Really? They would hard-kill a remerge and then commit? With all their
files out of whack, I really think the parent flag is the least of their
concerns. They will still get bad results no matter what if they commit
after a killed remerge. Files may be missing.
> On consideration I'd really rather see this controlled through a flag to
> the function or something.
What bugs me about this is that it really is accurate information-- if
you remerge, you set the file contents to their old values. And so the
the old parent flags are the correct parent flags for those contents.
>>> with our current API
>>>
>>> + def _get_ancestors(self, default_revision):
>>> + ancestors = set([default_revision])

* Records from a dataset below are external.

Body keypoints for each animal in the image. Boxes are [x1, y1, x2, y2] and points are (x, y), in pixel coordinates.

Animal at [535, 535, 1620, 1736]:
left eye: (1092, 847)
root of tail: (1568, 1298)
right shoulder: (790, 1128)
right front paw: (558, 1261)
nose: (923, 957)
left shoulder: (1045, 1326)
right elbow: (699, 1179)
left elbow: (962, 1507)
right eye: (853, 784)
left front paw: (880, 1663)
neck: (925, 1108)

>>> + for parent_id in self.get_parent_ids():
>>> + ancestors.update(self.branch.repository.get_ancestry(
>>> + parent_id, topo_sorted=False))
>>> + return ancestors
>>>
>>> will be faster as
>>> + ancestors = set([default_revision])
>>> +
>>> ancestors.update(self.branch.repository.get_revision_graph(self.get_parent_ids()))
>>>
>>> + return ancestors
>>>
>>> because that will do just one index traversal.
>> True, but it's exceptional to perform a merge while there is more than
>> one ancestor, and it seems clearer to use get_ancestry.
>
> well both ancestors and get_revision_graph do full graph traversal, its
> just that ancestors flattens the graph
The fact that the graph representation can substitute for a set of
ancestors is pure happenstance, and not particularly obvious.

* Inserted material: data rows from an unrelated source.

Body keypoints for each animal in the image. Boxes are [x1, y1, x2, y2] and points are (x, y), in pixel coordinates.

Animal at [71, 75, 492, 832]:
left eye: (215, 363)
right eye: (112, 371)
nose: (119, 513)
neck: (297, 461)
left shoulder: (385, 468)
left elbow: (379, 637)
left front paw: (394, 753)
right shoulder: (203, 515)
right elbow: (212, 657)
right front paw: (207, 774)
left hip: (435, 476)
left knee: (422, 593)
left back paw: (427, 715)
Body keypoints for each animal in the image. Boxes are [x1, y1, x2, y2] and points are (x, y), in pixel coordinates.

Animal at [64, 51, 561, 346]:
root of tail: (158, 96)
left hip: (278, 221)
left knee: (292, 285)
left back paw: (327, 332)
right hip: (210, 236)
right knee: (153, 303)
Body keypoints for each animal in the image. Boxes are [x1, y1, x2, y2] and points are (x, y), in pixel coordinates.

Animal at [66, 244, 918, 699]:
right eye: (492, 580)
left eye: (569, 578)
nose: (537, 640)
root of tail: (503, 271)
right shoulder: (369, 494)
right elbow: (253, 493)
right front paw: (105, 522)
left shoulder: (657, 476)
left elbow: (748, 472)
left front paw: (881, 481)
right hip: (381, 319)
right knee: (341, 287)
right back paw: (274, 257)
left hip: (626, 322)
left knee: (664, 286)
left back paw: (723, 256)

> - personally I don't see using
> get_ancestors in a loop as being clearer. But its definately much
> slower.
Please describe a use case in which it will be slower, then. The only
one I can think of is merge --force --weave.
> On this point I'll leave it up to you - but ask that if you leave it as
> get_ancestry with a loop that you have a XXX with the faster version and
> a note (e.g. # XXX Using get_ancestry for clarity; if this becomes a
> performance sticking point consider
> self.branch.repository.get_revision_graph(self.get_parent_ids()))
>> Not really necessary. We really just need graph difference.
>
> Do you mean 'we only need the revisions from the tips to the full set of
> lcas ?'
Yes. For each uncommon line, we need to find out whether it was
introduced by an uncommon ancestor or a common one, in order to decide
whether it's new in A or killed in B. We know that if the line was not
introduced by an uncommon ancestor, it was introduced by a common one.
So all we need, actually, is the set of uncommon ancestors.